Greens to push for a national Parihaka day

Author
Newstalk ZB Staff,
Publish Date
Sun, 5 Nov 2017, 5:23pm

The Maori party has gone from parliament, but it's Parihaka Day bill lives on.

Green MP Marama Davidson said she is putting the draft for Te Rā o Parihaka Bill back in the ballot box, with the blessing of Maori Party co-leader Marama Fox.

"I had to disturb her on holiday in Rarotonga to ask for her permission and her support but also to get her copy of the drafted bill."

The bill, which would establish a national day of commemoration, was previously entered in the name of Fox but never drawn.

Today is the 136th anniversary of the day the pacifist settlement of Parihaka in Taranaki was taken by government troops in 1881.

Davidson said New Zealand can't just let Parihaka be forgotten.

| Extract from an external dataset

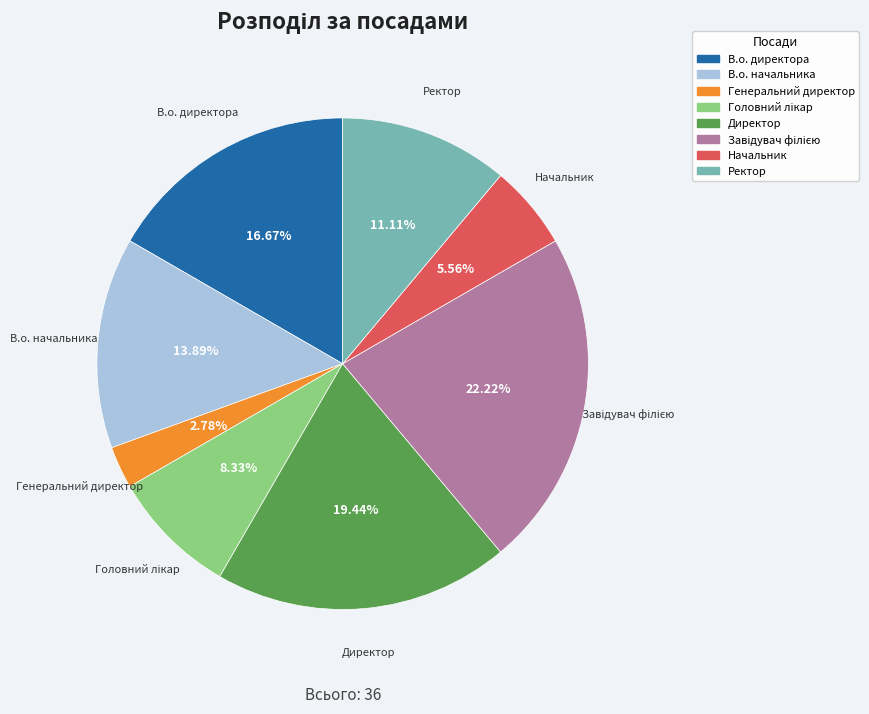

Is there any slice that represents more than half of the pie?

No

"I've only learnt about Parihaka as an adult, it's a shame that all of our children haven't about the significance of owning up to our injustices of the past."

Parihaka was founded in the 1860s and its population grew to more than 2000, attracting Maori who had been dispossessed of their land.

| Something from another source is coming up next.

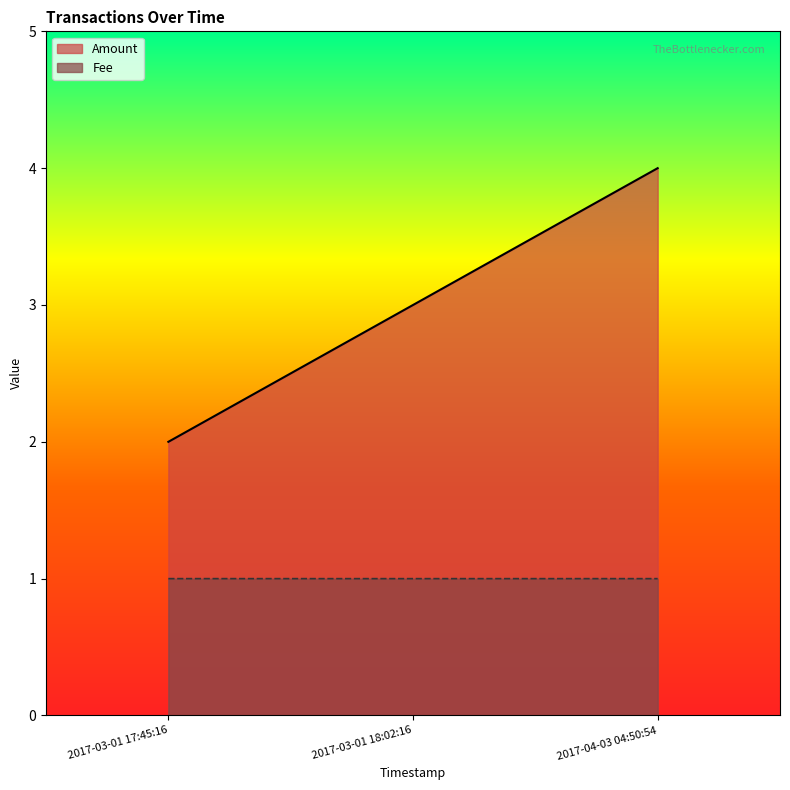

Is it true that Fee equals 1.3 at 2017-03-01 17:45:16?

False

Auckland Peace Action member Te Ao Pritchard said an influx of European settlers in the Taranaki region eventually led to the invasion of Parihaka, despite the peaceful resistance of its inhabitants.

"They did not fight back, they didn't use arms and so that legacy of passive resistance is well known throughout Aotearoa and the world."

She said the day is an important reminder that the use of military force should always be questioned in relation to whether what it is trying to achieve is right.

"In Parihaka for example that did not happen...1500 people went in and removed people from their own land and it was unjust, unfair, illegal and violent and I think we need to remember that.